The Chinese government is making efforts to solve possible security risks for government agencies after Microsoft stopped providing security updates for Windows XP, an official said on Tuesday.

“Security problems could arise because of a lack of technical support after Microsoft stopped providing services, making computers with XP vulnerable to hackers,” Yan Xiaohong, National Copyright Administration deputy director, told a press conference.

Microsoft ended support for the 13-year-old Windows XP, which remains a major operating system for Chinese computer users, after April 8, and advised users to upgrade to Windows 8.1 and get a new PC if necessary.
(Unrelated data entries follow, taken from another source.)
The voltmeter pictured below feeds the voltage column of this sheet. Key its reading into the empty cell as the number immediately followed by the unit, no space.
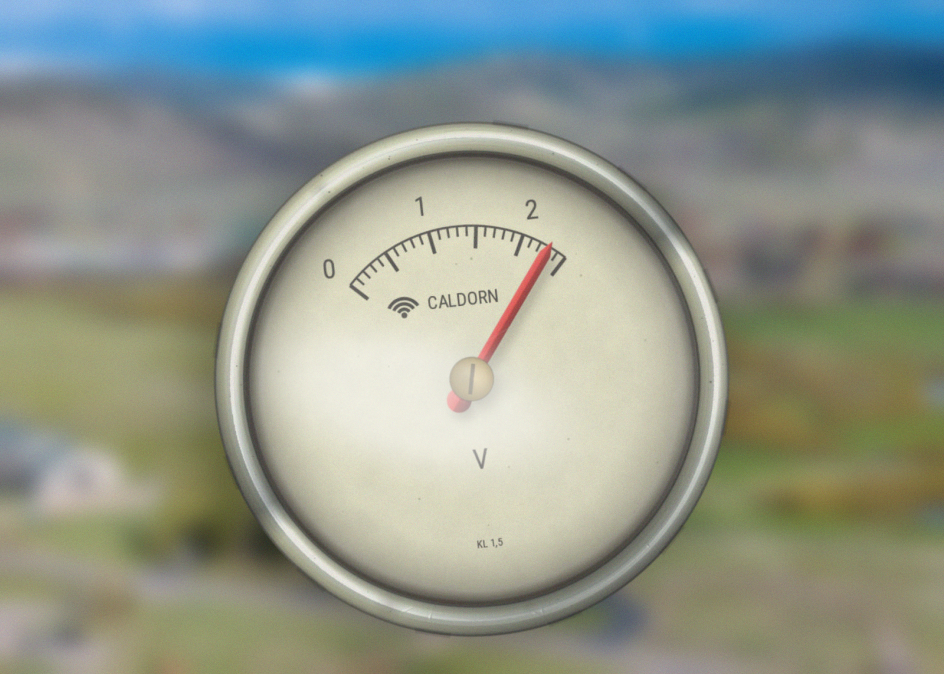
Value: 2.3V
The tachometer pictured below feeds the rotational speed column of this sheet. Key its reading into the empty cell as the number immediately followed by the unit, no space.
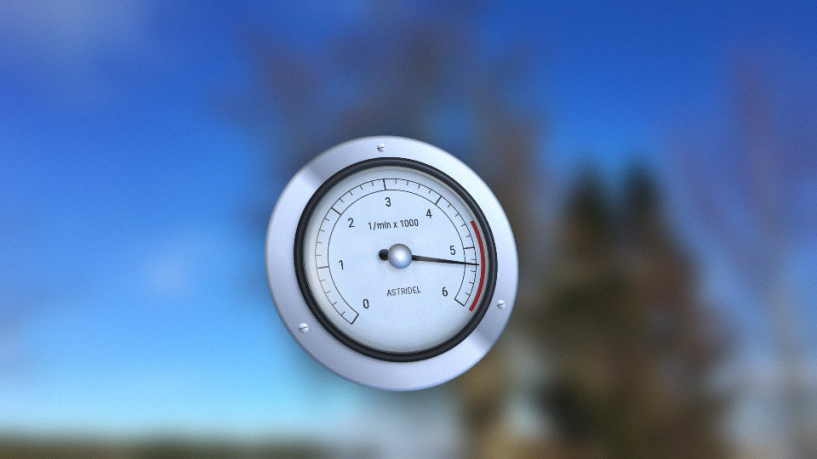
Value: 5300rpm
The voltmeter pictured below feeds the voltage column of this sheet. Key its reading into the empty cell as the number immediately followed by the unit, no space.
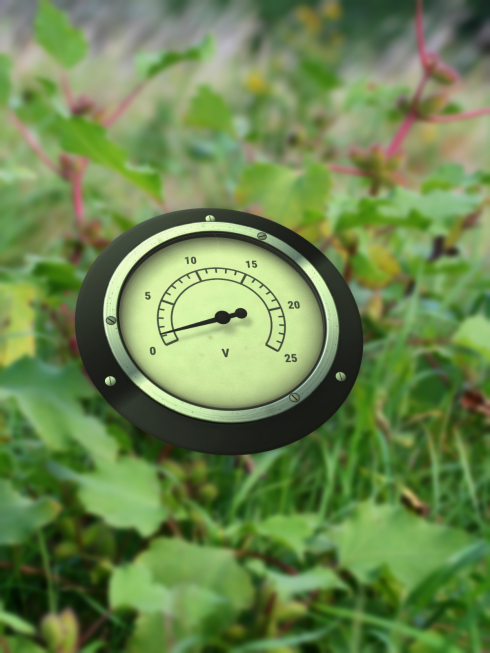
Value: 1V
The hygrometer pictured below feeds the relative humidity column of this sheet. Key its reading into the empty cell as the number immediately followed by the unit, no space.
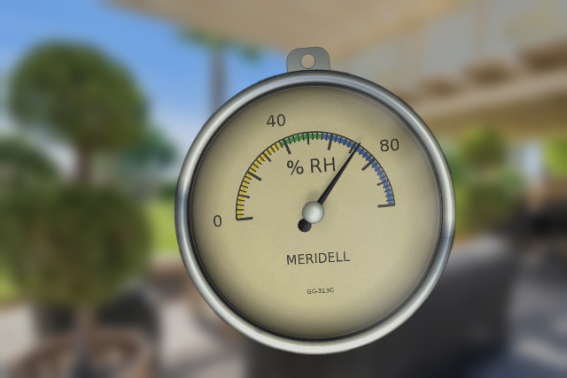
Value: 72%
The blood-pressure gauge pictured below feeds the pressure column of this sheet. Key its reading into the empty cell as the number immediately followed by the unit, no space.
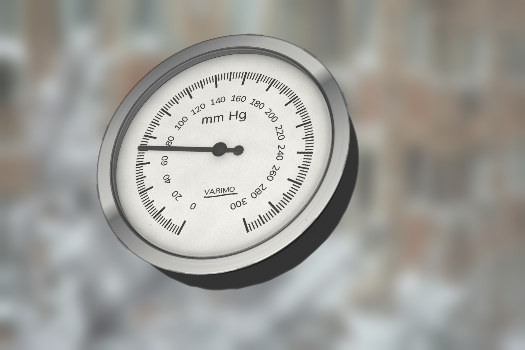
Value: 70mmHg
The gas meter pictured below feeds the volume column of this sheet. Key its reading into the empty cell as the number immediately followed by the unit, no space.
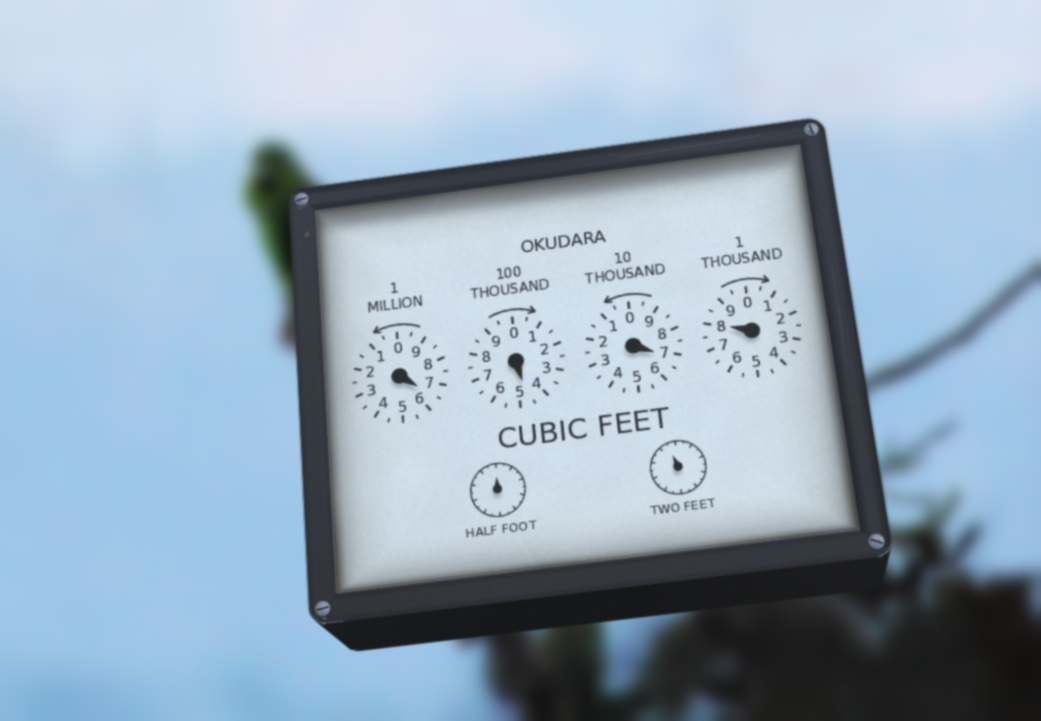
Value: 646800ft³
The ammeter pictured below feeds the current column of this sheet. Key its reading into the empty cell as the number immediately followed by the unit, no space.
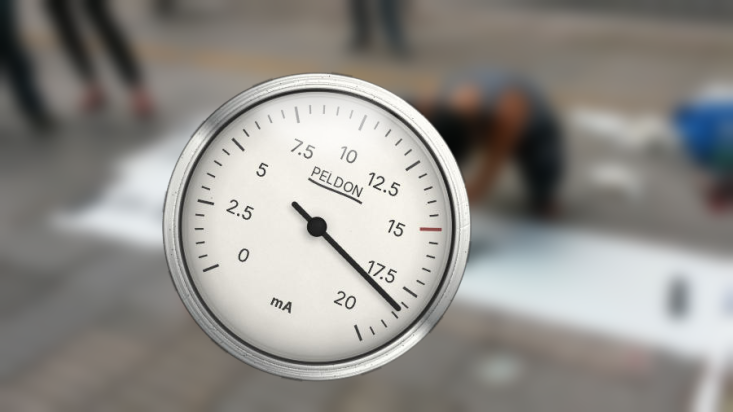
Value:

“Windows 8 is fairly expensive and will increase government procurement costs,” he said, adding that relevant authorities are negotiating with Microsoft over the issue.

Windows 8 is sold for 888 yuan (142 U.S. dollars) in China.
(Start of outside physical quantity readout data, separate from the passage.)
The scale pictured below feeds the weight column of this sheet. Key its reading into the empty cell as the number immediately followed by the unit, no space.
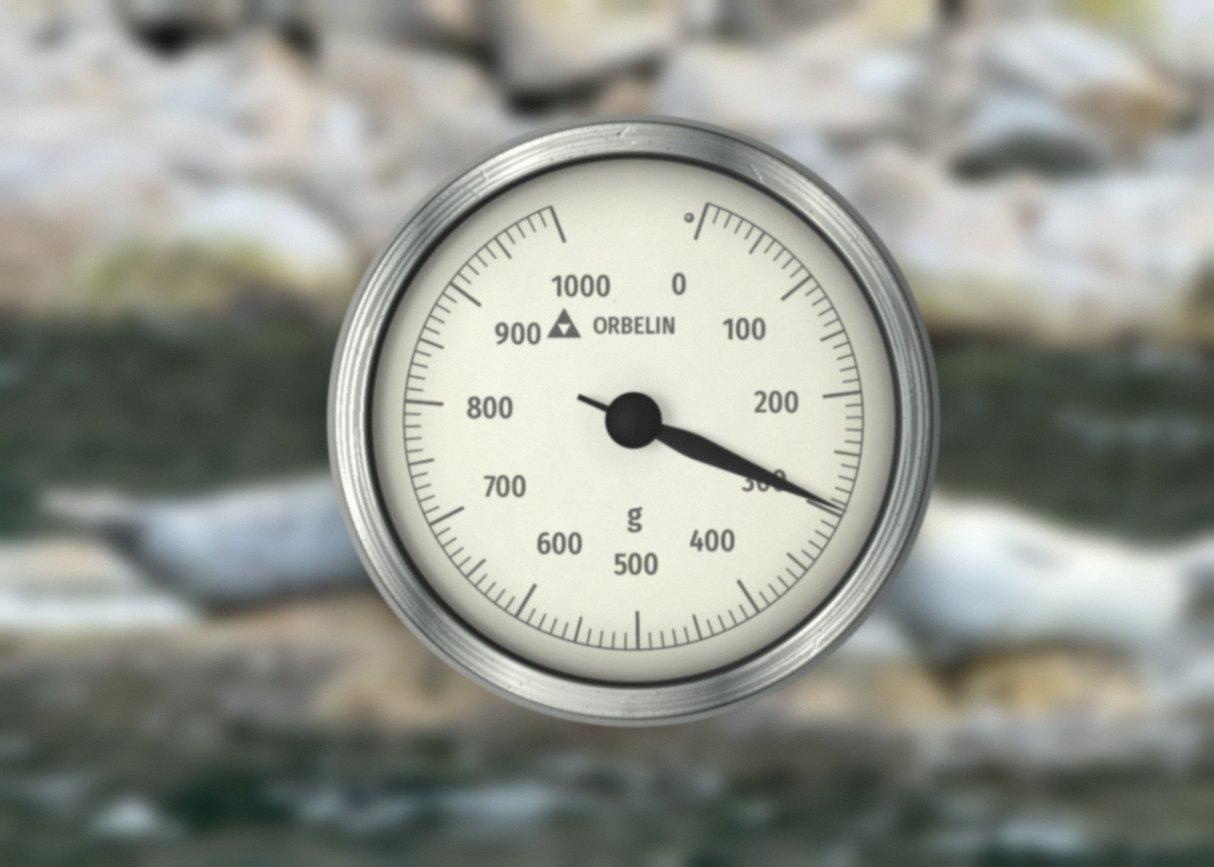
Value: 295g
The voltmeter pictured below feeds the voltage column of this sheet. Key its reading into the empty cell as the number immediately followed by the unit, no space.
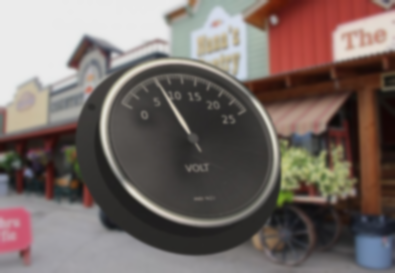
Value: 7.5V
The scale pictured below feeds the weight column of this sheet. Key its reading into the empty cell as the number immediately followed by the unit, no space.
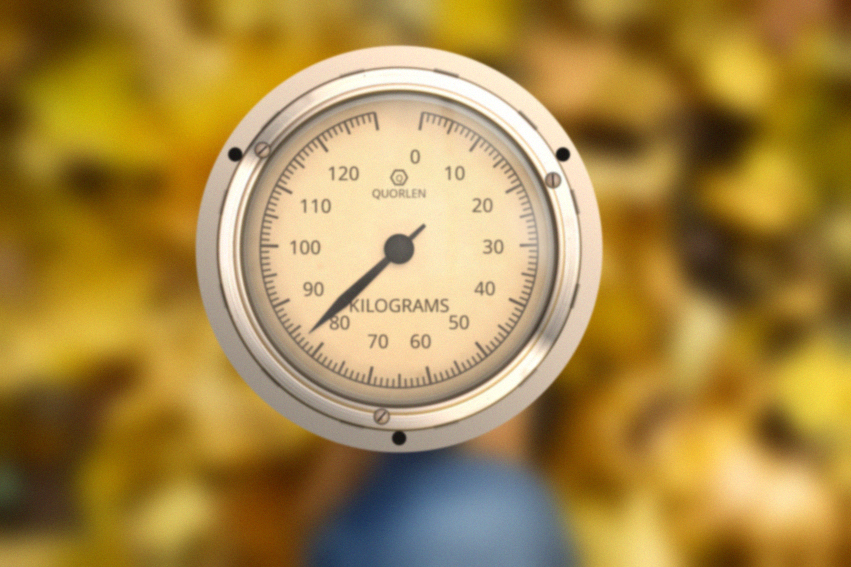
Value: 83kg
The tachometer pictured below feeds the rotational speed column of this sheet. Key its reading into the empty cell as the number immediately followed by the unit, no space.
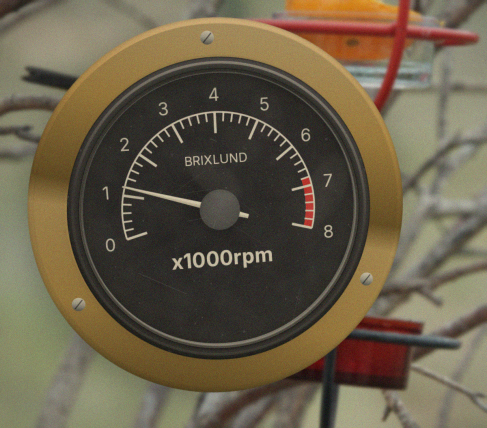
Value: 1200rpm
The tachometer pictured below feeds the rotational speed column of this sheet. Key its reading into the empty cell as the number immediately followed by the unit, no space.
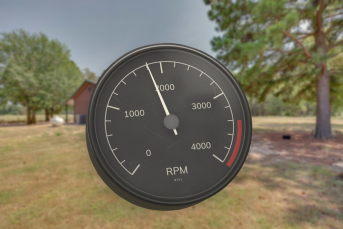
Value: 1800rpm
To protect the 13-year-old operating system and help users continue using it, Chinese security providers have released specialized XP-protection products.

“The government is conducting appraisal of related security products and will promote use of such products to safeguard users’ information security,” Yan said.

The Chinese government has invested hundreds of millions of U.S. dollars in buying copyrighted software since 2010, when China launched an anti-piracy drive among government agencies, according to Yan.

By the end of 2013, all government agencies above the county level had been examined, and their practices of buying pirated software had been corrected, he said.

The government has also been moving to extend the campaign to big state-owned enterprises in recent years, according to Yan.